Small wagers on Paris weather have turned into a big headache for both forecasters and a betting platform. An anonymous user on Polymarket turned a $119 punt into more than $21,000 after an April 15 contract tied to temperatures at Charles de Gaulle Airport suddenly swung in their favor late at night, Business Insider reports. The trader had bet that 18 degrees Celsius, around 64 degrees Fahrenheit, wouldn’t be the day’s maximum temperature, even though the market put that outcome at better than 90% odds. Around 9pm, the airport’s reported temperature abruptly jumped from roughly 16 to 22 degrees, then fell back again. Nearby weather stations didn’t record a similar spike.

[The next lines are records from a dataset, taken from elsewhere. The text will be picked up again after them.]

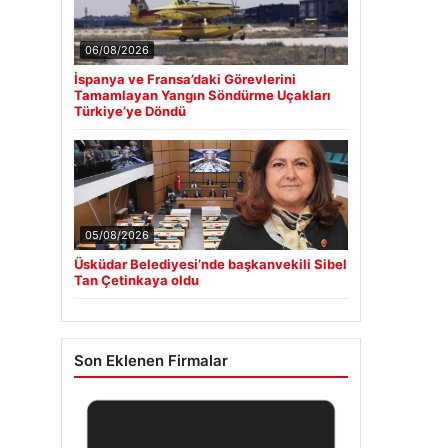
06/08/2026
İspanya ve Fransa’daki Görevlerini
Tamamlayan Yangın Söndürme Uçakları
Türkiye’ye Döndü
05/08/2026
Üsküdar Belediyesi’nde başkanvekili Sibel
Tan Çetinkaya oldu
Son Eklenen Firmalar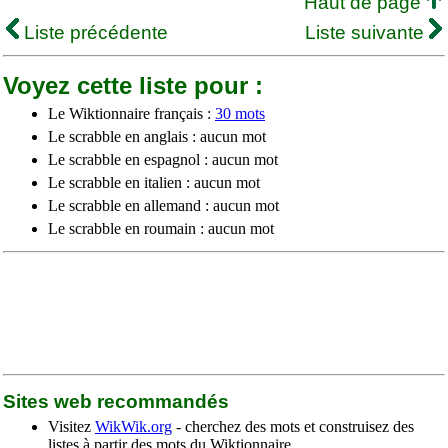
Haut de page
Liste précédente
Liste suivante
Voyez cette liste pour :
Le Wiktionnaire français :
30 mots
Le scrabble en anglais : aucun mot
Le scrabble en espagnol : aucun mot
Le scrabble en italien : aucun mot
Le scrabble en allemand : aucun mot
Le scrabble en roumain : aucun mot
Sites web recommandés
Visitez
WikWik.org
- cherchez des mots et construisez des
listes à partir des mots du Wiktionnaire.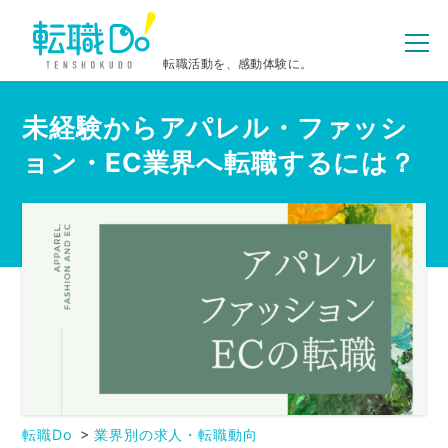
転職活動を、感動体験に。
未経験からアパレル・ファッシ
ョン・EC業界へ転職するには？
転職Do
業界別の求人・転職動向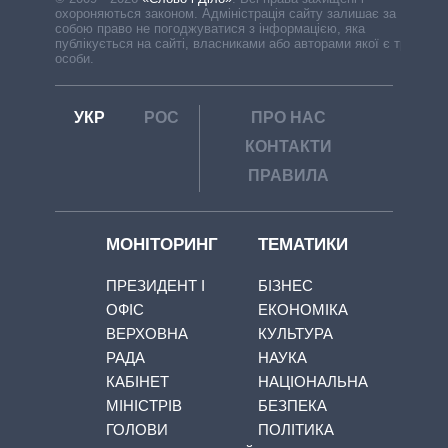
охороняються законом. Адміністрація сайту залишає за
собою право не погоджуватися з інформацією, яка
публікується на сайті, власниками або авторами якої є треті
особи.
УКР
РОС
ПРО НАС
КОНТАКТИ
ПРАВИЛА
МОНІТОРИНГ
ТЕМАТИКИ
ПРЕЗИДЕНТ І
БІЗНЕС
ОФІС
ЕКОНОМІКА
ВЕРХОВНА
КУЛЬТУРА
РАДА
НАУКА
КАБІНЕТ
НАЦІОНАЛЬНА
МІНІСТРІВ
БЕЗПЕКА
ГОЛОВИ
ПОЛІТИКА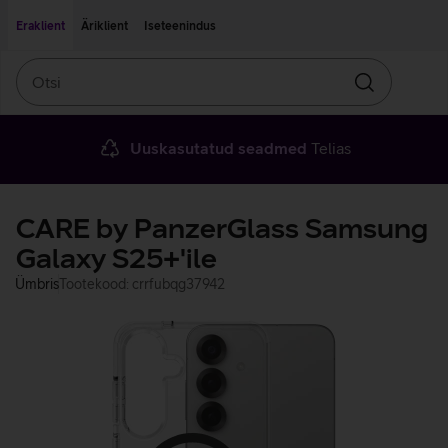
Liigu edasi põhisisu juurde
Ligipääsetavus
Eraklient
Äriklient
Iseteenindus
Otsi
Otsin
Uuskasutatud seadmed
Telias
CARE by PanzerGlass Samsung
Galaxy S25+'ile
Ümbris
Tootekood: crrfubqg37942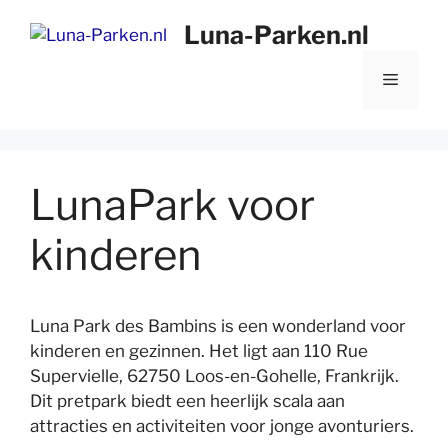
Ga
Luna-Parken.nl
naar
de
Menu
inhoud
LunaPark voor
kinderen
Luna Park des Bambins is een wonderland voor
kinderen en gezinnen. Het ligt aan 110 Rue
Supervielle, 62750 Loos-en-Gohelle, Frankrijk.
Dit pretpark biedt een heerlijk scala aan
attracties en activiteiten voor jonge avonturiers.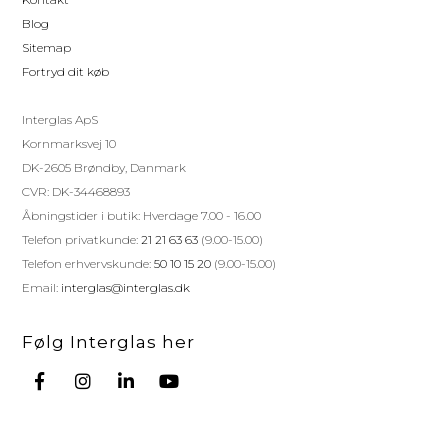
Blog
Sitemap
Fortryd dit køb
Interglas ApS
Kornmarksvej 10
DK-2605 Brøndby, Danmark
CVR: DK-34468893
Åbningstider i butik: Hverdage 7.00 - 16.00
Telefon privatkunde:
21 21 63 63
(9.00-15.00)
Telefon erhvervskunde:
50 10 15 20
(9.00-15.00)
Email:
interglas@interglas.dk
Følg Interglas her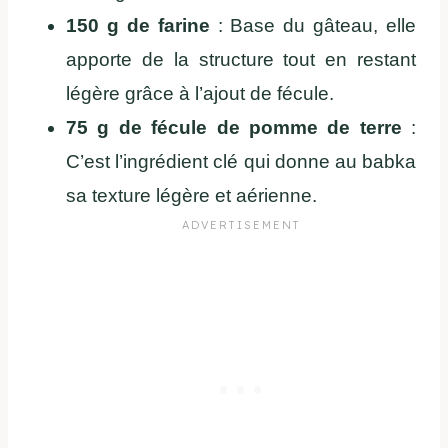
150 g de farine
: Base du gâteau, elle
apporte de la structure tout en restant
légère grâce à l’ajout de fécule.
75 g de fécule de pomme de terre
:
C’est l’ingrédient clé qui donne au babka
sa texture légère et aérienne.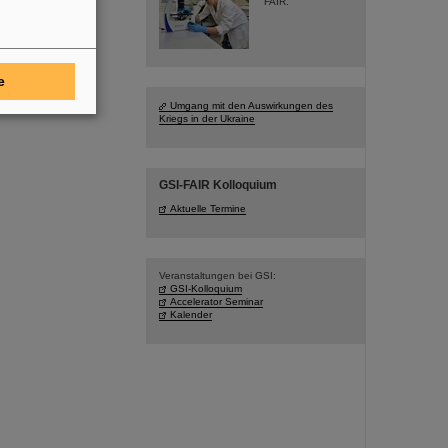
FAIR.
e
Umgang mit den Auswirkungen des
Kriegs in der Ukraine
GSI-FAIR Kolloquium
Aktuelle Termine
Veranstaltungen bei GSI:
GSI-Kolloquium
Accelerator Seminar
Kalender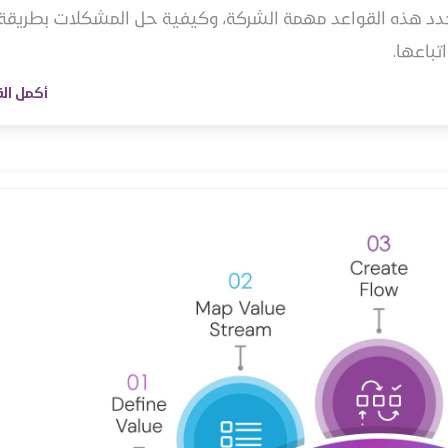
دد هذه القواعد مهمة الشركة، وكيفية حل المشكلات بطريقة
تباعها.
أكمل ال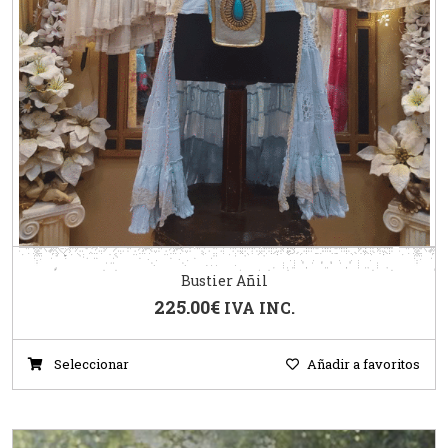
Bustier Añil
225.00
€
IVA INC.
Seleccionar
Añadir a favoritos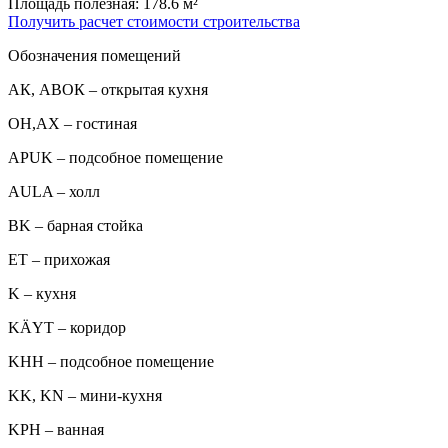
Площадь полезная: 178.6 м²
Получить расчет стоимости строительства
Обозначения помещений
АК, АВОК – открытая кухня
ОН,AX – гостиная
APUK – подсобное помещение
AULA – холл
BK – барная стойка
ET – прихожая
K – кухня
KÄYT – коридор
KHH – подсобное помещение
KK, KN – мини-кухня
KPH – ванная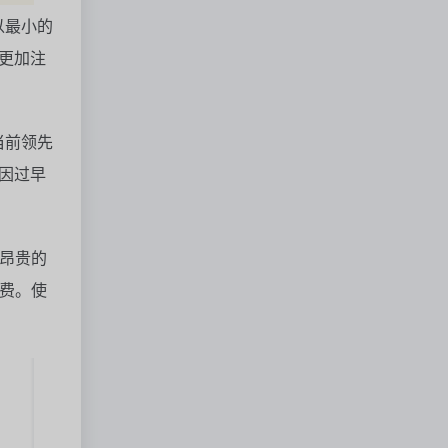
以最小的
更加注
当前领先
因过早
昂贵的
费。使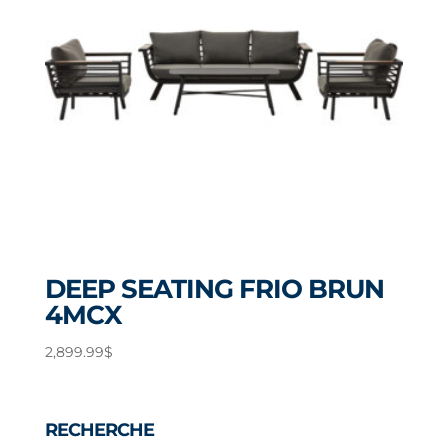
DEEP SEATING FRIO BRUN
4MCX
2,899.99
$
RECHERCHE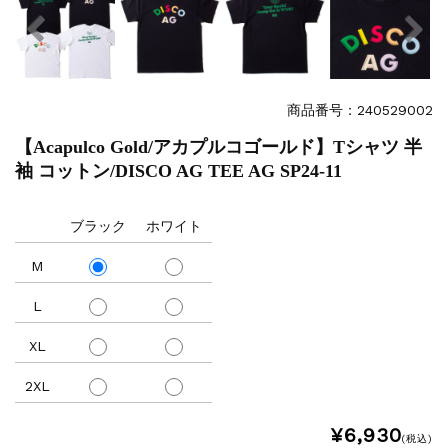
商品番号：240529002
【Acapulco Gold/アカプルコゴールド】Tシャツ 半
袖 コットン/DISCO AG TEE AG SP24-11
ブラック
ホワイト
M
L
XL
2XL
¥6,930
(税込)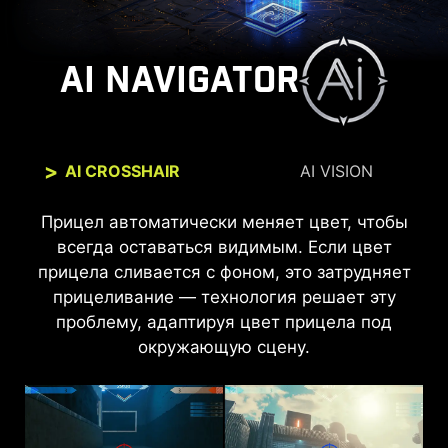
AI NAVIGATOR
AI CROSSHAIR
AI VISION
Прицел автоматически меняет цвет, чтобы
AI Vision делает тёмные участки более
разборчивыми и усиливает общее освещение
всегда оставаться видимым. Если цвет
прицела сливается с фоном, это затрудняет
и цветовую насыщенность, оживляя
прицеливание — технология решает эту
изображение.
проблему, адаптируя цвет прицела под
окружающую сцену.
AI Vision выкл
AI Vision вкл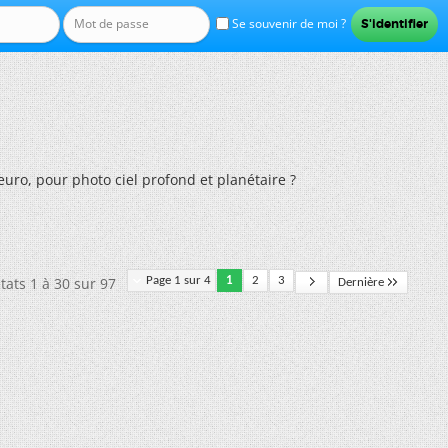
Se souvenir de moi ?
uro, pour photo ciel profond et planétaire ?
tats 1 à 30 sur 97
Page 1 sur 4
1
2
3
Dernière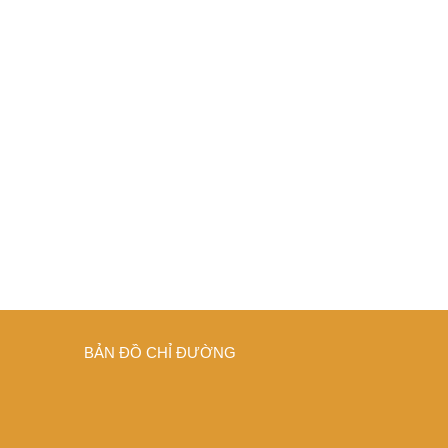
BẢN ĐỒ CHỈ ĐƯỜNG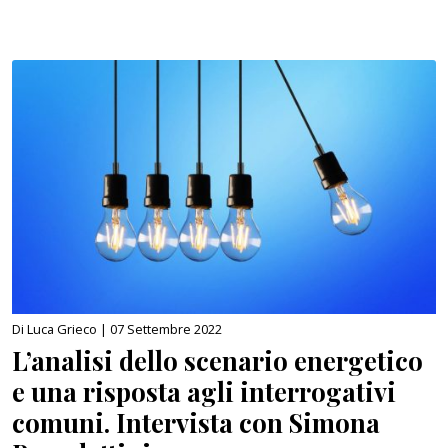
Di Luca Grieco |
07 Settembre 2022
L’analisi dello scenario energetico
e una risposta agli interrogativi
comuni. Intervista con Simona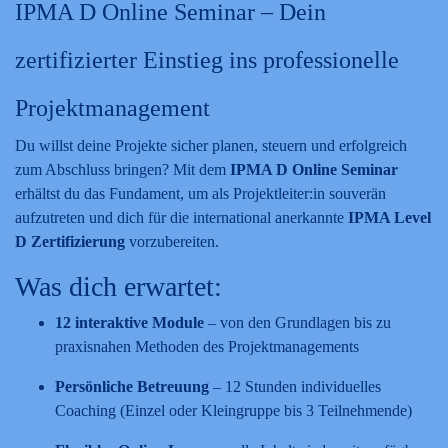
IPMA D Online Seminar – Dein
zertifizierter Einstieg ins professionelle
Projektmanagement
Du willst deine Projekte sicher planen, steuern und erfolgreich
zum Abschluss bringen? Mit dem
IPMA D Online Seminar
erhältst du das Fundament, um als Projektleiter:in souverän
aufzutreten und dich für die international anerkannte
IPMA Level
D Zertifizierung
vorzubereiten.
Was dich erwartet:
12 interaktive Module
– von den Grundlagen bis zu
praxisnahen Methoden des Projektmanagements
Persönliche Betreuung
– 12 Stunden individuelles
Coaching (Einzel oder Kleingruppe bis 3 Teilnehmende)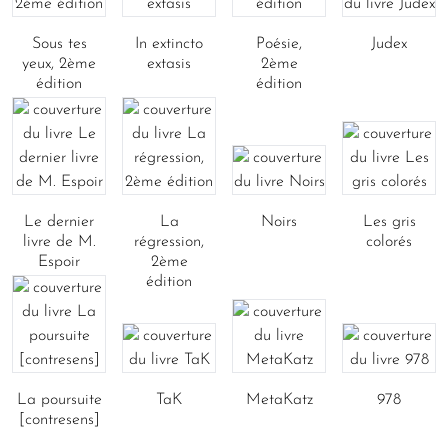
Sous tes
In extincto
Poésie,
Judex
yeux, 2ème
extasis
2ème
édition
édition
Le dernier
La
Noirs
Les gris
livre de M.
régression,
colorés
Espoir
2ème
édition
La poursuite
TaK
MetaKatz
978
[contresens]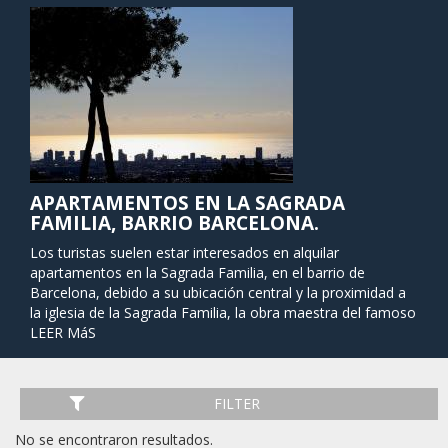
APARTAMENTOS EN LA SAGRADA
FAMILIA, BARRIO BARCELONA.
Los turistas suelen estar interesados en alquilar
apartamentos en la Sagrada Familia, en el barrio de
Barcelona, debido a su ubicación central y la proximidad a
la iglesia de la Sagrada Familia, la obra maestra del famoso
arquitecto Antoni Gaudí, que se alza sobre calles y plazas
LEER MáS
residenciales tranquilas. La catedral es, sin dudas, el sitio
más popular en esta área. La Sagrada Familia está situada
a poca distancia de la calle comercial Passeig de Gracia,
FILTER
que también es donde se encuentran la Casa Batlló y La
Pedrera de Gaudí. La proximidad de varias paradas de
No se encontraron resultados.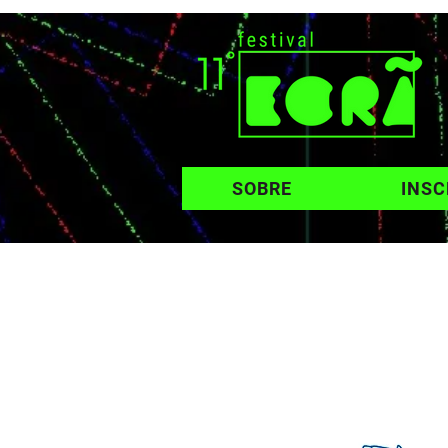
SOBRE
INSC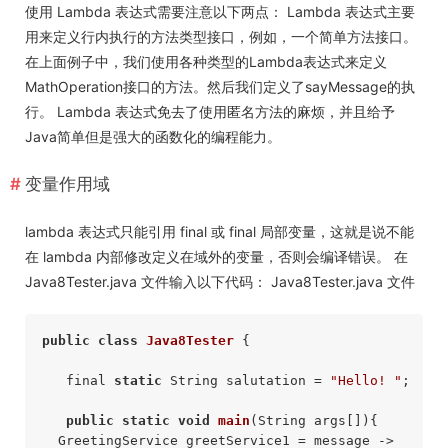
使用 Lambda 表达式需要注意以下两点： Lambda 表达式主要
用来定义行内执行的方法类型接口，例如，一个简单方法接口。
在上面例子中，我们使用各种类型的Lambda表达式来定义
MathOperation接口的方法。然后我们定义了sayMessage的执
行。 Lambda 表达式免去了使用匿名方法的麻烦，并且给予
Java简单但是强大的函数化的编程能力。
变量作用域
lambda 表达式只能引用 final 或 final 局部变量，这就是说不能
在 lambda 内部修改定义在域外的变量，否则会编译错误。 在
Java8Tester.java 文件输入以下代码： Java8Tester.java 文件
public
class
Java8Tester
 {

   final 
static
 String salutation = 
"Hello! "
;

public
static
void
main
(String args[])
{

  GreetingService greetService1 = message -> 
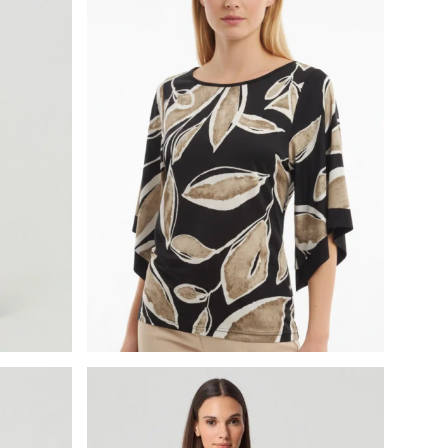
Batida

Earlier in April, a Polymarket user made $14,000 in a similar longshot bet after another unusual rise in temperature readings from the airport’s monitoring system, the Wall Street Journal reports.The odd spikes are now being investigated. Local weather enthusiasts contacted France’s national weather service, Météo France, which filed a police complaint over suspected interference with its automated data system. The Guardian reports that Polymarket now relies on readings from the Paris-Le Bourget airport instead of Charles de Gaulle, but it hasn’t refunded any bets.
The case adds a new twist to long-running concerns about insider trading on prediction markets, which already face scrutiny over bets linked to government actions and elections, Business Insider reports. Another platform, Kalshi, said Wednesday that it fined and suspended three US congressional candidates who wagered on their own races.